▸ Activity
Your task is to copy the lines of the data below from the line holding "Professional YouTube Channel](#amylandino)" through the line holding "Social Media Training](#hootsuite)", inclusive, exactly and with nothing added.

▸ Recorded information
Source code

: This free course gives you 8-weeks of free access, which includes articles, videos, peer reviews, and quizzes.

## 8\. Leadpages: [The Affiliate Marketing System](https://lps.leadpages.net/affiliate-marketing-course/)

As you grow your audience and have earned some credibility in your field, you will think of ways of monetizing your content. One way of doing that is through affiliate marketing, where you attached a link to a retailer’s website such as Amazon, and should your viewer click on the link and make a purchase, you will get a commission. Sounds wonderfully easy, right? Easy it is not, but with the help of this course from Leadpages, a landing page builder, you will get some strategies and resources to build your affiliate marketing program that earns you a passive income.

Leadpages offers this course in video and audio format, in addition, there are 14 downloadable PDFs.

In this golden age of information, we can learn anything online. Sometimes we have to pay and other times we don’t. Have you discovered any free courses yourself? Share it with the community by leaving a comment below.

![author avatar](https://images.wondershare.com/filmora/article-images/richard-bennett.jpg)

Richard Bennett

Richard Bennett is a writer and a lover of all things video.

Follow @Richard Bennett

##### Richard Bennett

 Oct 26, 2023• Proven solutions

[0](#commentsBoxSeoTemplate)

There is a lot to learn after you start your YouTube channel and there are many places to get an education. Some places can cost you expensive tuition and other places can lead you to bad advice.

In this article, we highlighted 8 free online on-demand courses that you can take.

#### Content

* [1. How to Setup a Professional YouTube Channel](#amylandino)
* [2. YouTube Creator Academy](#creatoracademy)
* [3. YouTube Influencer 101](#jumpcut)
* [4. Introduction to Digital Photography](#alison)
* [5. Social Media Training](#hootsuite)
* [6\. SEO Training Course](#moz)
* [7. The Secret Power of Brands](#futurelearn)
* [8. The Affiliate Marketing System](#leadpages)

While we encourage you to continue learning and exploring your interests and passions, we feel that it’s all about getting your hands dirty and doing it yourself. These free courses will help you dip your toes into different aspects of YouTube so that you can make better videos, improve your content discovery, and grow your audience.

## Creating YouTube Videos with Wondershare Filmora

▸ Result
* [1. How to Setup a Professional YouTube Channel](#amylandino)
* [2. YouTube Creator Academy](#creatoracademy)
* [3. YouTube Influencer 101](#jumpcut)
* [4. Introduction to Digital Photography](#alison)
* [5. Social Media Training](#hootsuite)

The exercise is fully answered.